Au final, la date de 2035 va s’imposer à tout le monde. Les pays du sud espèrent que la clause de revoyure en 2028 leur permettra de gagner quelques années, mais la messe semble dite. Car aucun industriel automobile ne va baser ses plans d’avenir sur une hypothèse fragile. Lorsque je parlais de “nuance” en évoquant le philosophe Nietzche, c’est parce que ce combat entre l’Europe du sud et du nord ne doit pas être caricaturé, les questions sont réelles.

D’abord, l’automobile risque de devenir un produit de luxe. En effet, face à une technologie qui augmente le prix d’une voiture de l’ordre de 30 à 50%, la paupérisation ou l’exclusion d’une partie de la population risque de s’accentuer. Au moment où la question du pouvoir d’achat est devenue centrale, c’est une vraie question. D’autant que si certains experts espéraient que le prix des voitures électriques diminue au fil du temps, ce n’est plus le cas aujourd’hui, avec l’explosion du coût des matières premières. L’une des solutions sera sans doute de pousser les citoyens vers de nouvelles formules de leasing.

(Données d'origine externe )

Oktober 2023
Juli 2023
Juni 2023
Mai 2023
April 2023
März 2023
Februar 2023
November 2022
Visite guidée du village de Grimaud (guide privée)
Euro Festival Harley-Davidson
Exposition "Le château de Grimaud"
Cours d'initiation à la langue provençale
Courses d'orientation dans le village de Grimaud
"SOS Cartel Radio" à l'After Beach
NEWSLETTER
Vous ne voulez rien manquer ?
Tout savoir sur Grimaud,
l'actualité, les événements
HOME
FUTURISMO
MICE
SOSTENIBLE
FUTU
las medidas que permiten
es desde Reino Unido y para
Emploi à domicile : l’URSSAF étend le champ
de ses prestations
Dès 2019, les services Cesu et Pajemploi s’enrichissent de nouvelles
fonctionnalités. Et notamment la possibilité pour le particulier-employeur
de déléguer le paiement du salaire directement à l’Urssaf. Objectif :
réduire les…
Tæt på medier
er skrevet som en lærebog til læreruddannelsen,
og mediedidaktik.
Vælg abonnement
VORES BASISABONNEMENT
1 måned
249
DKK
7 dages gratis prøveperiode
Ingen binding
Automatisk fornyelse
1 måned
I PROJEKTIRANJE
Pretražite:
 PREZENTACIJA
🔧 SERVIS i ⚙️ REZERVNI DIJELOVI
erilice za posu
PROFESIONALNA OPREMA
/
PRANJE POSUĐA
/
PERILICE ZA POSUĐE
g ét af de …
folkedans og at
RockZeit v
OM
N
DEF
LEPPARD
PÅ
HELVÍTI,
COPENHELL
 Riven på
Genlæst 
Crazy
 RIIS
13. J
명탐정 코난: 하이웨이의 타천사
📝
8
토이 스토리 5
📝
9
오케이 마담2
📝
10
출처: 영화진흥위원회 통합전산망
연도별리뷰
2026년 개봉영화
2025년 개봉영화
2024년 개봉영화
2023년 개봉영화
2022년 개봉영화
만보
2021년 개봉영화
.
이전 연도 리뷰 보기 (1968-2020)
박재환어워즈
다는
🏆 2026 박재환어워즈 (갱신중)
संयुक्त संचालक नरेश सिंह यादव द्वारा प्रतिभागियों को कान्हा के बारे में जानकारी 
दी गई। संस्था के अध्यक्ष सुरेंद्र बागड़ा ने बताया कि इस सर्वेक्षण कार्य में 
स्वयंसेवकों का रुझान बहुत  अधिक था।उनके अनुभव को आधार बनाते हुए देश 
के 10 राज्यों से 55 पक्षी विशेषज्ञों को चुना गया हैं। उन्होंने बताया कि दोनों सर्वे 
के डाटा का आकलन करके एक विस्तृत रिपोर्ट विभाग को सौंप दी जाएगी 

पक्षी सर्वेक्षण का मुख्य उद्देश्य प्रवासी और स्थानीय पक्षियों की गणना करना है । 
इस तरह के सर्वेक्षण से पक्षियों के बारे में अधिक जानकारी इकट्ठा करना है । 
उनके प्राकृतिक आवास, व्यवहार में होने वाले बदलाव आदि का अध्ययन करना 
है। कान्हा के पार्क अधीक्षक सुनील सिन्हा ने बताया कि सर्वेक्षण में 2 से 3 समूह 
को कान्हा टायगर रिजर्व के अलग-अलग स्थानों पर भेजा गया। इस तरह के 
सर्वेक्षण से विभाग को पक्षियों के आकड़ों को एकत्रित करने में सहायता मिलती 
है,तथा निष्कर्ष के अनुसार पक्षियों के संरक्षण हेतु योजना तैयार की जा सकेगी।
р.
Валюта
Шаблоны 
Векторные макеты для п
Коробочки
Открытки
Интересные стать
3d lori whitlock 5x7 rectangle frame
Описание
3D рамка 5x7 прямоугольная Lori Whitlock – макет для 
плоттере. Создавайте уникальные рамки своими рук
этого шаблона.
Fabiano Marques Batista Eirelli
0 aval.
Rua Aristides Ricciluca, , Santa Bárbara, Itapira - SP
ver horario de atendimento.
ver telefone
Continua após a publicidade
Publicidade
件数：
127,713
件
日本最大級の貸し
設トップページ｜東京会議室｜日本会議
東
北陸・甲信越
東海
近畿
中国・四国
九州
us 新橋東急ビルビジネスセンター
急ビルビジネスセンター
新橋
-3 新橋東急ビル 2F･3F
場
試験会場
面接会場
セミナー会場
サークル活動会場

L’autre danger, c’est de tomber dans la gueule du loup. On a vu avec l’Ukraine notre dépendance à l’égard de la Russie. Les eurodéputés ne semblent pas vraiment avoir évalué le danger de voir les citoyens européens se laisser séduire par des marques chinoises électriques comme Nio, Xpend ou Voyah. Si ça se vérifie, ce serait un double gifle, car non seulement nous dépendons déjà de la Chine pour les métaux rares nécessaires à la fabrication des batteries, mais en plus la Chine a pris une belle longueur d’avance dans la fabrication de voitures électriques. Que fera-t-on demain si la Chine envahit Taïwan alors que notre parc automobile dépendra de la Chine ? L’Europe s’est réveillée sur le tard et ses usines de batteries ne sortiront pas de terre très rapidement. Pas assez tôt pour nous permettre de snober la Chine.

Et je ne parle même pas de la problématique des bornes de recharge. Notamment pour les jeunes qui habitent le plus souvent en appartement. Ca à l’air idiot de le dire comme cela, mais je parlais avec l’associé d’un grand cabinet d’audit basé à Bruxelles. Il me disait que les jeunes consultants que son cabinet engageait étaient tous sensibles à la cause du climat. Mais lorsqu’il avait évoquait les avantages liés à leur contrat de salarié, ces mêmes jeunes – très conscientisés à la cause climatique – demandaient des voitures hybrides, voire thermiques, car il n’y a pas ou quasi pas de bornes de recharges dans les immeubles en copropriété. Et donc, oui, Nietzche avait raison de dire “malheur à moi, je suis nuance”.